### Work instructions
Filter the entries for the word "shoulder". Copy each line that has it.

Data extracted from a collection:
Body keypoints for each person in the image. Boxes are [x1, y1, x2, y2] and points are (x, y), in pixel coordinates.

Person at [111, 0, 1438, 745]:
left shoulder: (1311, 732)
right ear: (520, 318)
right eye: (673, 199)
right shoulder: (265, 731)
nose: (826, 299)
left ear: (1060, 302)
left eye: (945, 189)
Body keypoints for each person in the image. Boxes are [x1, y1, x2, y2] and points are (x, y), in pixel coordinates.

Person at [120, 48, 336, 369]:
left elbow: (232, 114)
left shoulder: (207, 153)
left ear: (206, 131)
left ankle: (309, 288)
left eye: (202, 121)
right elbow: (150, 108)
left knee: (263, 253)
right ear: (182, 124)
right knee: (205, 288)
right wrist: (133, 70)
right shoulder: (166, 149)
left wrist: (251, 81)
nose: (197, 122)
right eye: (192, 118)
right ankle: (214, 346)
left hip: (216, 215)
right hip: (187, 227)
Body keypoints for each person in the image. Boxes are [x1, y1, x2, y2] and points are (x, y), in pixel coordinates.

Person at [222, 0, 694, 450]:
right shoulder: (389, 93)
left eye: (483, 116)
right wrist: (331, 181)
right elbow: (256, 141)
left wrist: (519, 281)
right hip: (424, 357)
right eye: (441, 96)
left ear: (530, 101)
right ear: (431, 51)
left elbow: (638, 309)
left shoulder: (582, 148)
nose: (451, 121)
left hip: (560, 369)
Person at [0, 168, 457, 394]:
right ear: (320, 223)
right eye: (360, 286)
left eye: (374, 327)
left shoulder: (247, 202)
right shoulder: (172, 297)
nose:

### Exercise response
left shoulder: (1311, 732)
right shoulder: (265, 731)
left shoulder: (207, 153)
right shoulder: (166, 149)
right shoulder: (389, 93)
left shoulder: (582, 148)
left shoulder: (247, 202)
right shoulder: (172, 297)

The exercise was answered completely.